→ **Given passage**
Forge Books took two of my former titles and reprinted them as an omnibus under one cover. These were westerns I wrote in the nineties. I’m fond of both stories, one set in the Texas Hill Country (Vendetta Gold) and the other in Wyoming’s Snowy Range. Vendetta Gold was my second novel to publish and my first attempt at writing in first person.

How has publishing changed since you started? How has the music business changed since you started?

Publishing has gone through many changes since I sold my first novel in 1987. Book distributors began buying one another out, creating fewer but bigger wholesale outlets, which has changed the way books are marketed. The Internet and advanced electronic gadgets have created new ways to get books to the readers. But I’m glad to say I can still walk into a bookstore and put my hands on an actual book, just like the good old days.

Music has also changed. When I started performing for audiences forty years ago, not a whole lot of artists were out there playing and recording. Nowadays, technology has made recording and performing much more available and affordable. A tech-savvy musician with a laptop computer, some recording software, and a good microphone can cut a decent record at home.

Some things have not changed, though. The importance of the story plus the talent and hard work of the writer still remain paramount.

What's next for Mike Blakely?

I recently turned in book one of a two-book deal — two historical novels about the Mexican War. Book I — A Sinister Splendor, involves the first, or northern, phase of the war under General Zachary Taylor. I am using all real historical personages as my point-of-view characters, including Taylor, Ulysses S. Grant, General Antonio Lopez de Santa Anna, and Jefferson Davis, to name a few. The book required more research than any novel I have written to date. I will begin working on Book II soon.

You mentioned at the top of this interview that I have led a fascinating life. The older I get (I’m now fifty-eight), the more I realize how true that is and how fortunate I’ve been. Because my parents liked to travel, I visited more than ten countries in Central America and Europe by the time I graduated from high school.

→ **Stated exercise A**
From the rows, print the line with "scientific name: Sphenopholis filiformis" through the line with "state / province: U. Takutu-U. Essequibo", both included, unchanged.
The rows below the interview are unrelated to it.

→ **Source records**

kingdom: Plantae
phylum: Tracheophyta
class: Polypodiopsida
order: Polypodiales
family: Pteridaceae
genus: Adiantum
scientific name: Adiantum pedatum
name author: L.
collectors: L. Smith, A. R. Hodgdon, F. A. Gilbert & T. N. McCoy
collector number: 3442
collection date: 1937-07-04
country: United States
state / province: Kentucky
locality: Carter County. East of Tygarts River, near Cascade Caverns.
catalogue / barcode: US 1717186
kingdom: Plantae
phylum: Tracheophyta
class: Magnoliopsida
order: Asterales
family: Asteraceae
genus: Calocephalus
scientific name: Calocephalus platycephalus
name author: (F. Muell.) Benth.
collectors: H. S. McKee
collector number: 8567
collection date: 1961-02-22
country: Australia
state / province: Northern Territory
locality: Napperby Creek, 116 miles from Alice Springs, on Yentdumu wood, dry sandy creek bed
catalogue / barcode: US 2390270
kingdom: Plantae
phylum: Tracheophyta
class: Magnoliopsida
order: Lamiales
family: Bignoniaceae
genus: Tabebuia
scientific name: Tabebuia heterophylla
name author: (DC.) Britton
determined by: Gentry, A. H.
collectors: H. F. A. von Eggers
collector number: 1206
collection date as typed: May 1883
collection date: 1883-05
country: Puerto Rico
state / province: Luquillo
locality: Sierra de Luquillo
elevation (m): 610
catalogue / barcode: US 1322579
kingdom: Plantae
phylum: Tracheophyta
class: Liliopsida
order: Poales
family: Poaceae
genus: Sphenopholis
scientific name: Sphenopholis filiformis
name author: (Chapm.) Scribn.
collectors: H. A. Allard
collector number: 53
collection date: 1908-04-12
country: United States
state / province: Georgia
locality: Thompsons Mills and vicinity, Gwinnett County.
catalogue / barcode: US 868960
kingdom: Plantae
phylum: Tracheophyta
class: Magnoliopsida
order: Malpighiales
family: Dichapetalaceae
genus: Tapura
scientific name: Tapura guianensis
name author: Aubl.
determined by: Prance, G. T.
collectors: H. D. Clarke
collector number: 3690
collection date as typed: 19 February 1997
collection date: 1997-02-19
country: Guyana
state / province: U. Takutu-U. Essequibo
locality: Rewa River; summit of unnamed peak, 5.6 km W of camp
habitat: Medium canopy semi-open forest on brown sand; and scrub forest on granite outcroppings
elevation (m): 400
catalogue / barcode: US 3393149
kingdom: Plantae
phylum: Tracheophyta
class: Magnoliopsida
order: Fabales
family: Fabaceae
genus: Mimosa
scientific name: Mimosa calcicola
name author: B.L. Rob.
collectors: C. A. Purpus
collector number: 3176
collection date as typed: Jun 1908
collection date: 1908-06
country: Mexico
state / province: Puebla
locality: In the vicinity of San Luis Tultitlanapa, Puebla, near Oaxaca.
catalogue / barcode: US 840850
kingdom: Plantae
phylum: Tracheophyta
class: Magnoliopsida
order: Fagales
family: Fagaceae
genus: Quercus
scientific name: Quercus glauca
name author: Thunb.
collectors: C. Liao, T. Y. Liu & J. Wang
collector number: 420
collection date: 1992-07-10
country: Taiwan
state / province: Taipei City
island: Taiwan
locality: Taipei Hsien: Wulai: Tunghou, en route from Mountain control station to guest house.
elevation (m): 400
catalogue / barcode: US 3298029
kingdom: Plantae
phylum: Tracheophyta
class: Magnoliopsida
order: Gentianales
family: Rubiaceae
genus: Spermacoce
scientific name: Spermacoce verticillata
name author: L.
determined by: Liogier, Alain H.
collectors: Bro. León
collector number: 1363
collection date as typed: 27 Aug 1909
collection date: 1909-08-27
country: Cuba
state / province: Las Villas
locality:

→ **Stated exercise B**
In the interview, which real historical personages are named as point-of-view characters in A Sinister Splendor?

→ **Right answer A**
scientific name: Sphenopholis filiformis
name author: (Chapm.) Scribn.
collectors: H. A. Allard
collector number: 53
collection date: 1908-04-12
country: United States
state / province: Georgia
locality: Thompsons Mills and vicinity, Gwinnett County.
catalogue / barcode: US 868960
kingdom: Plantae
phylum: Tracheophyta
class: Magnoliopsida
order: Malpighiales
family: Dichapetalaceae
genus: Tapura
scientific name: Tapura guianensis
name author: Aubl.
determined by: Prance, G. T.
collectors: H. D. Clarke
collector number: 3690
collection date as typed: 19 February 1997
collection date: 1997-02-19
country: Guyana
state / province: U. Takutu-U. Essequibo

→ **Right answer B**
General Zachary Taylor
Ulysses S. Grant
General Antonio Lopez de Santa Anna
Jefferson Davis